For each sentence in the dataframe, the function performs the following operations:

1. It calculates the initial length of the sentence and appends it to the 
`text_length` list.
2. It uses the `sent_tokenize` function from the `nltk` library to split the sentence into individual sentences, and then counts the number of sentences. This value is appended to the `number_of_sentences` list.

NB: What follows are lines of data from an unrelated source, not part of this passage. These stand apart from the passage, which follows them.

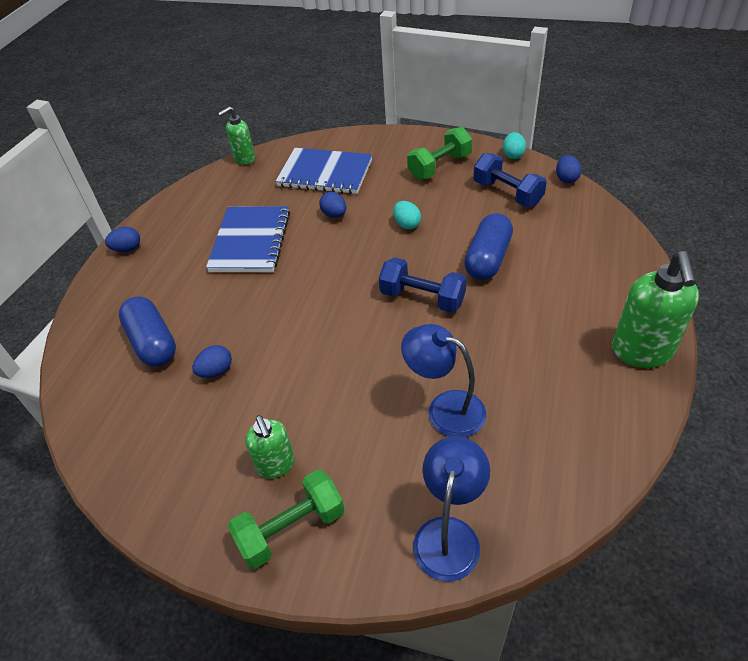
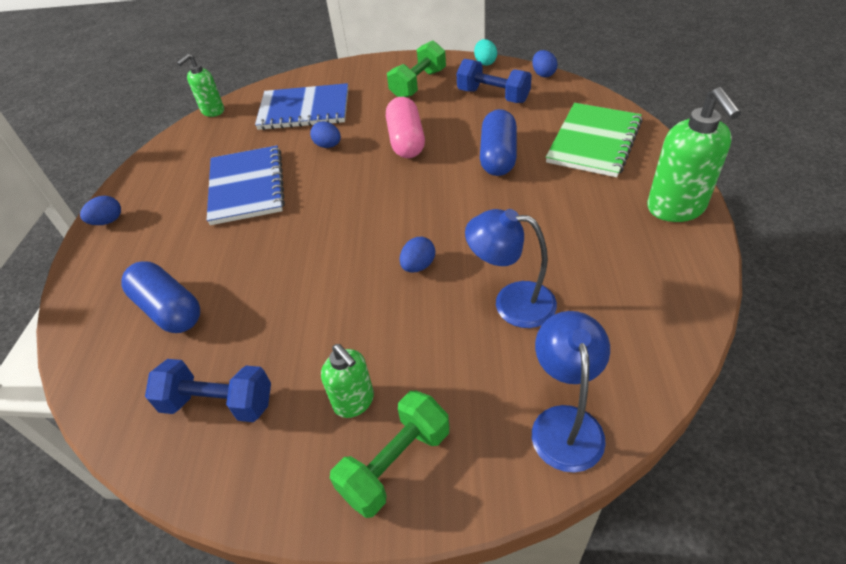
camera: 15 degrees left, 0 degrees up
(216, 371) = (252, 322): blue egg -> blue egg (418, 266)
(407, 224) = (406, 141): turquoise egg -> pink capsule
(422, 298) = (447, 204): blue dumbbell -> blue dumbbell (218, 403)
(588, 263) = (593, 142): none -> green notebook

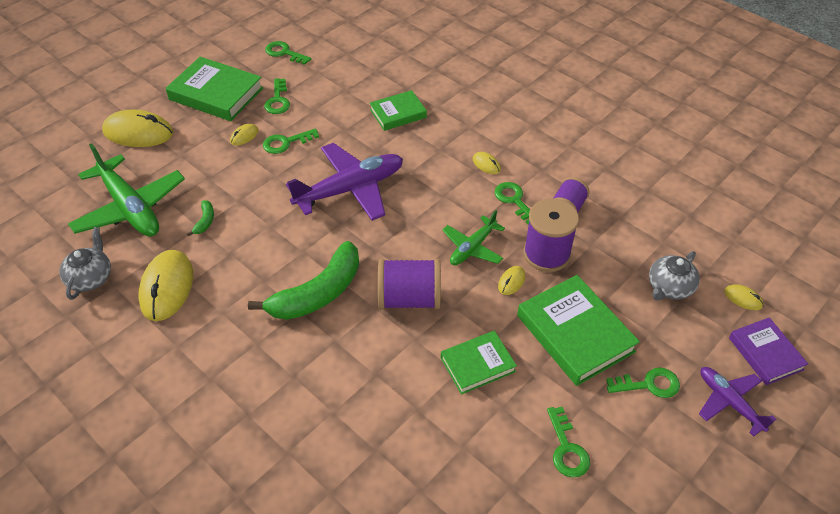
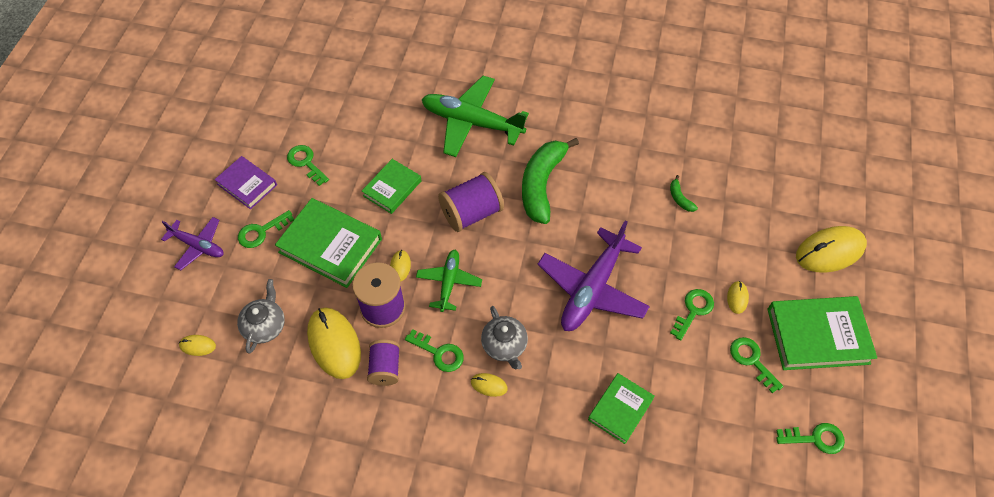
camera: 150 degrees right, 10 degrees up
(91, 278) = (710, 118): grey teapot -> grey teapot (504, 345)
(130, 208) = (747, 180): green plane -> green plane (471, 122)
(167, 287) = (651, 137): yellow mouse -> yellow mouse (334, 344)
(765, 353) = (173, 300): purple book -> purple book (247, 184)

3. It tokenizes the sentence into words using the `word_tokenize` function from the `nltk` library, removes punctuation, and counts the number of words. This value is appended to the number_of_words list.
4. It calculates the average number of words per sentence by dividing the `number_of_words` by the `number_of_sentences` and appends the result to the `sent_length_avg` list.
5. It calculates the average length of the words in the sentence by dividing the `text_length` by the `number_of_words` and appends the result to the `words_length_avg` list.
6. It processes the sentence using the `spacy` library to lemmatize the words and remove stop words. It then counts the number of remaining words and appends the result to the `number_of_words_after_lemma_stop` list.
7. It calculates the length of each word in the sentence, finds the longest word, and appends its length to the `longest_word_size` list.

After iterating through all the sentences in the dataframe, the function creates a new dataframe from the statistics lists and assigns appropriate column names. Finally, it returns the resulting dataframe.